Gleich drei Anfragen hat Christian Lanz (SVP) pendent und auch er dürfte mit den Antworten, so wie sie vorliegen, nicht zufrieden sein.

Versteckte Lohnerhöhungen

Lanz wollte vom Gemeinderat unter dem Titel «Anwendung und Bewirtschaftung der Parkuhren» unter anderem wissen, warum parkplatzmässig nicht alle Veranstaltungen in Wohlen gleichgestellt seien. «Auf diese Frage», erklärte er, « habe ich auch jetzt keine befriedigende Antwort erhalten.» Es gehe ihm, beteuert Lanz, keineswegs gegen den Fussballclub.
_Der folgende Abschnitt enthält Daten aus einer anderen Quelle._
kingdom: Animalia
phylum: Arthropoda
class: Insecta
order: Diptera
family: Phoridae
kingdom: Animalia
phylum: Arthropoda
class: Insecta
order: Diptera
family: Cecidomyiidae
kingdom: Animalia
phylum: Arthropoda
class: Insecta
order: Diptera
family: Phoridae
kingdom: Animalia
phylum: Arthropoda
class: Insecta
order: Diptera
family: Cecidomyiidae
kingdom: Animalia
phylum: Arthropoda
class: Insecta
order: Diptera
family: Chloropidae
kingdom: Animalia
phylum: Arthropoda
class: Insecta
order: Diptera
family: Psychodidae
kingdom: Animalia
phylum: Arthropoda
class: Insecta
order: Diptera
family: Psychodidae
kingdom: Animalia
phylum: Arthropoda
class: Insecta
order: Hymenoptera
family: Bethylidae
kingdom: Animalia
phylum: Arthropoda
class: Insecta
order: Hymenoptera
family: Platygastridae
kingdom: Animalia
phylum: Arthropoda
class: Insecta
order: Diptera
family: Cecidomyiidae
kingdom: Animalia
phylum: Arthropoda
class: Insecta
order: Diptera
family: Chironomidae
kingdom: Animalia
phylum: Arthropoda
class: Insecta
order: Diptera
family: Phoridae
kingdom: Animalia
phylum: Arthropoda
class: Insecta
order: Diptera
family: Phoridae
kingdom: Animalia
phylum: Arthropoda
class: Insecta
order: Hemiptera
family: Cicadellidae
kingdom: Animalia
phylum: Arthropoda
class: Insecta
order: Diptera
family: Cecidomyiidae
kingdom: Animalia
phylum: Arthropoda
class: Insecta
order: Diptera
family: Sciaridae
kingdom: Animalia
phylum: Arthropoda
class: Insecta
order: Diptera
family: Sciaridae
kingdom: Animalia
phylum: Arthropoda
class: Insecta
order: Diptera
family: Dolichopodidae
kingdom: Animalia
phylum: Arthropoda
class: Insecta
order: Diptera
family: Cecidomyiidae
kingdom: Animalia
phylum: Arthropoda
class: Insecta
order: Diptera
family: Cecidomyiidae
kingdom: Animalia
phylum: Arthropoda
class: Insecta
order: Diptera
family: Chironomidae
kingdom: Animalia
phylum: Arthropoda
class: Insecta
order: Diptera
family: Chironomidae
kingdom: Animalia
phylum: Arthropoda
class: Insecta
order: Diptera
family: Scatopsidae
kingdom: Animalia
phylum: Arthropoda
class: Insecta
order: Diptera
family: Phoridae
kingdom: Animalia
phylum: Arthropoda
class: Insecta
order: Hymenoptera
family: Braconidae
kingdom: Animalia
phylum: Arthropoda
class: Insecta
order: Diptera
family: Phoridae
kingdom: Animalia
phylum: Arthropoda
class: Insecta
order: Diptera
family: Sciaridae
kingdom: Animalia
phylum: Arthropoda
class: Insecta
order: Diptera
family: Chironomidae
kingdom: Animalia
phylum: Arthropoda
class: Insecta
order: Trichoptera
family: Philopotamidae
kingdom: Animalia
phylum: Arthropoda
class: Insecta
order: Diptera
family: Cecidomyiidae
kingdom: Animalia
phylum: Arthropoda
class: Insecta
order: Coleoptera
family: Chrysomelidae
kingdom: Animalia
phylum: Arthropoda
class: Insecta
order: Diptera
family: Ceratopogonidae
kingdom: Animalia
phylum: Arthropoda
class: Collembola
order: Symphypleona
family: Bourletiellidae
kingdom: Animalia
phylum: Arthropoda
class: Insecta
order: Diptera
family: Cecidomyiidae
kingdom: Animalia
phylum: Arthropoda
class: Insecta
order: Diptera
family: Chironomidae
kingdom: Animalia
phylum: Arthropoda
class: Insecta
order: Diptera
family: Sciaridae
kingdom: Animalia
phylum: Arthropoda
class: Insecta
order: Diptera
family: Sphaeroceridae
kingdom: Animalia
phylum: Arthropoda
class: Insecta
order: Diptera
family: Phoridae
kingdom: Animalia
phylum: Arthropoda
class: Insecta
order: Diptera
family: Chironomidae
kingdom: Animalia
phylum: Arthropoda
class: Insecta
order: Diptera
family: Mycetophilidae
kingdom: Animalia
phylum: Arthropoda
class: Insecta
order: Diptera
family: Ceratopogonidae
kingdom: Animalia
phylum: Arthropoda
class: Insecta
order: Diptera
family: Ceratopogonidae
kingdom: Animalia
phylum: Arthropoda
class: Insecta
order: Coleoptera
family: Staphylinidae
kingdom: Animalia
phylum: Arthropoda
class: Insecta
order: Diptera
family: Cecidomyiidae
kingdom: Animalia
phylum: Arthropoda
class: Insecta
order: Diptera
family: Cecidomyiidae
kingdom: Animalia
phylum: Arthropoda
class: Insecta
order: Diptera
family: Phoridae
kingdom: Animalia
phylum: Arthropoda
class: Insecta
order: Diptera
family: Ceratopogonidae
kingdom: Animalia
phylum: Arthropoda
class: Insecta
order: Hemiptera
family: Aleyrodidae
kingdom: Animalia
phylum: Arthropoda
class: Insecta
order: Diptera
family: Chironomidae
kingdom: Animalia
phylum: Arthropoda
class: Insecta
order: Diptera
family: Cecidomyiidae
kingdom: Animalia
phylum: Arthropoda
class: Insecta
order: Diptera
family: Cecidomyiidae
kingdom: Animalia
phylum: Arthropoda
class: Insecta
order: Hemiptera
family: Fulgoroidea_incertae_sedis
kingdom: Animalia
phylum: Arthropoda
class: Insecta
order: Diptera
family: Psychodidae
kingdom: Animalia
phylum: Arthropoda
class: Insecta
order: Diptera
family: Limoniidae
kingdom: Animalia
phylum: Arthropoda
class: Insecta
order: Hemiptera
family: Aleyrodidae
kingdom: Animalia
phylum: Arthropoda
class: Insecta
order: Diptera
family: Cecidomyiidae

Aber er wolle eine Erklärung dafür, weshalb Besucher von Fussballspielen in Wohlen gratis parkieren dürften, jene, welche – beispielsweise – die jährliche Show des Eislaufclubs besuchten, aber zahlen müssten. Weiter missfalle ihm, dass der Gemeinderat das Parkierungsreglement in eigener Kompetenz offenbar nach Gutdünken interpretiere: «Wenn man Ausnahmen macht, dann soll der Einwohnerrat darüber entscheiden. Das wäre eine saubere und faire Sache», sagt Lanz.

Ins gleiche Kapitel gehört für ihn, dass Lehrpersonen und Verwaltungsangestellte nach der Einführung der Parkplatzbewirtschaftung im vergangenen Sommer Gratis-Parkkarten erhalten haben.

«Der Gemeinderat scheibt in seiner Antwort, er als Arbeitgeber erachte es als seine Aufgabe, dem Personal Parkplätze zur Verfügung zu stellen. Meiner Meinung nach handelt es sich hier jedoch um eine versteckte Lohnerhöhung.» Er, sagt Lanz weiter, sei nicht grundsätzlich dagegen, wenn Wohler Verwaltungspersonal und Lehrerschaft kostenlos parkieren dürften. Obwohl Parkgebühren in der Wirtschaft bereits allgemein üblich seien. «Wenn man aber jemandem auf die Dauer Parkgebühren erlassen will», sagt Lanz, «dann muss darüber der Einwohnerrat entscheiden und nicht der Gemeinderat allein.»